Let us consider the following c++ code
#include <iostream>
#include <vector>
class A {
int x, y;
public:
A(int x, int y) : x(x), y(y){}
friend std::ostream & operator << (std::ostream & os, const A & a){
os << a.x << " " << a.y;
return os;
}
};
int main(){
std::vector<A> a;
std::vector<const A*> b;
for(int i = 0; i < 5; i++){
a.push_back(A(i, i + 1));
b.push_back(&a[i]);
}
while(!a.empty()){
a.pop_back();
}
for(auto x : b)
std::cout << *x << std::endl;
return 0;
}
Using a debugger I noticed that after the first insertion is done to a
the address of a[0] changes. Consequently, when I'm printing in the second
for loop I get an unvalid reference to the first entry. Why does this happen?
Thanks for your help!
for(int i = 0; i < 5; i++){
a.push_back(A(i, i + 1)); //add a new item to a
b.push_back(&a[i]); // point at the new item in a
}
The immediate problem is Iterator invalidation. As a grows, it reallocates its storage for more capacity. This may leave the pointers in b pointing to memory that has been returned to the freestore (probably the heap). Accessing these pointers invokes Undefined Behaviour and anything could happen. There are a few solutions to this, such as reserving space ahead of time to eliminate reallocation or using a container with more forgiving invalidation rules, but whatever you do is rendered moot by the next problem.
while(!a.empty()){
a.pop_back(); // remove item from `a`
}
Since the items in b point to items in a and there are no items in a, all of the pointers in b now reference invalid objects and cannot be accessed without invoking Undefined Behaviour.

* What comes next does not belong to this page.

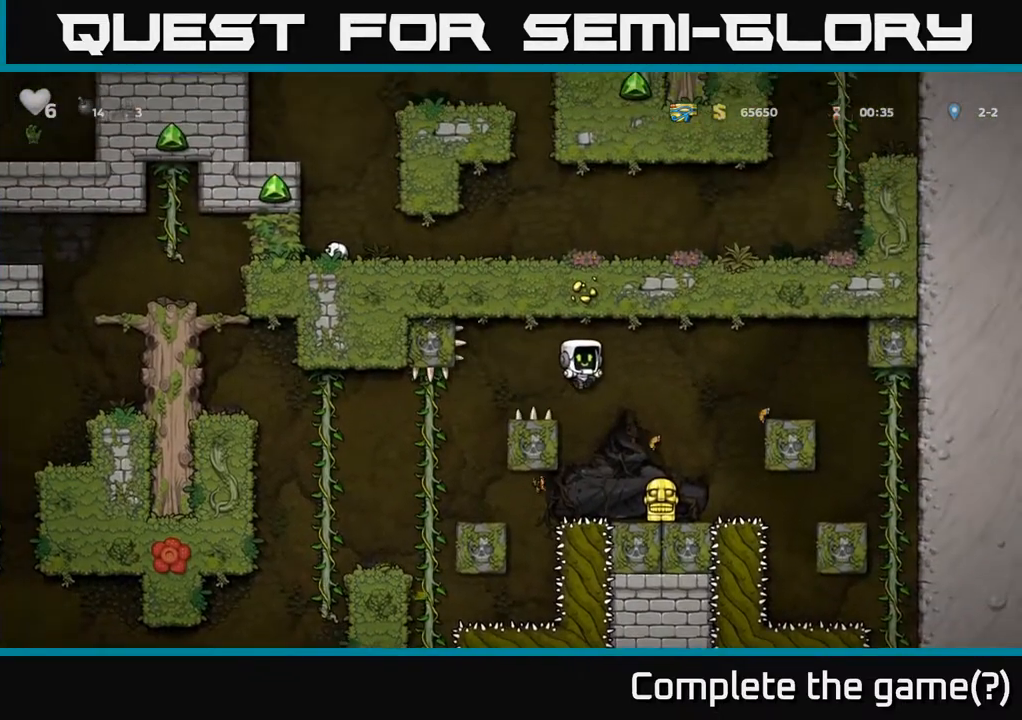
{"buttons": ["DPAD_DOWN"], "left_stick": "center", "right_stick": "center", "events": [[67, "DPAD_RIGHT", "up"], [267, "DPAD_DOWN", "down"], [367, "X", "down"], [483, "X", "up"]]}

All of the items in a referenced by items in b must remain alive as long as the item in b exists or be removed from a and b.

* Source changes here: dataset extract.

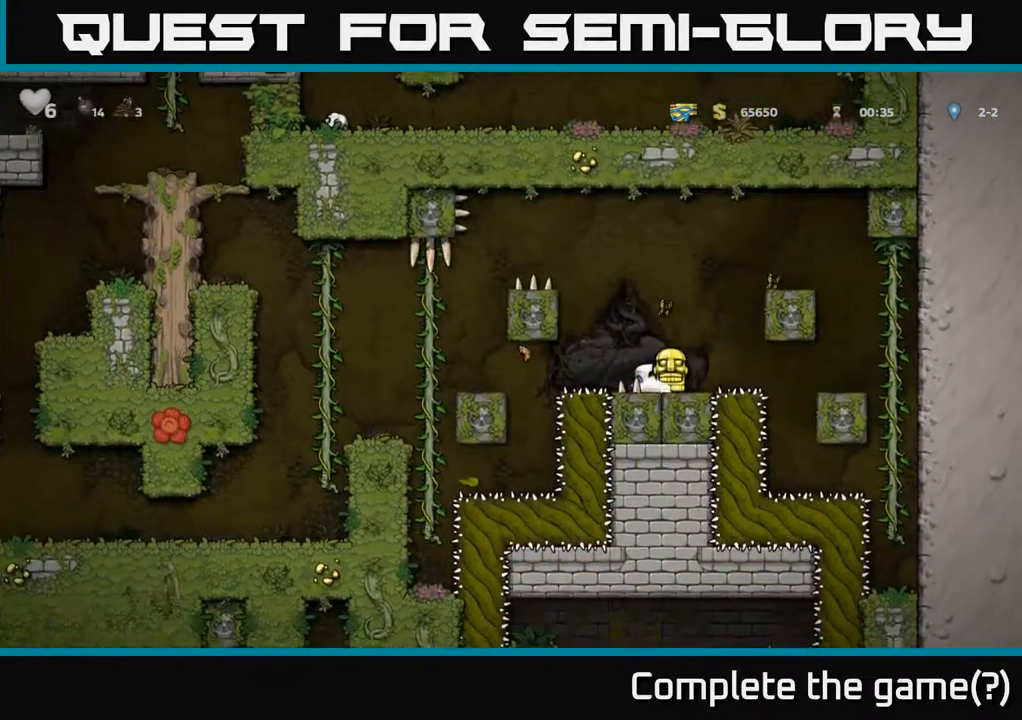
{"buttons": ["DPAD_LEFT"], "left_stick": "center", "right_stick": "center", "events": [[17, "A", "down"], [17, "DPAD_DOWN", "up"], [83, "DPAD_LEFT", "down"], [217, "A", "up"], [367, "A", "down"], [500, "A", "up"]]}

In this trivial case that answer is simple, don't empty a, but that defeats the point of the example. There are many solutions to the general case (just use a, store copies rather than pointers in b, use std::shared_ptr and store shared_ptrs to As in both a and b) but to make useful suggestions we need to know how a and b are being consumed.
std::vector is basically a dynamic array. Size of a dynamic array is not known at compile time and keeps changing at runtime. Therefore, whenever you fill elements into it, it has to keep growing. When it can't grow contiguously, the system has to look for a new contiguous block of memory that could hold that many elements. This answers your first question, as the base address of the vector changes.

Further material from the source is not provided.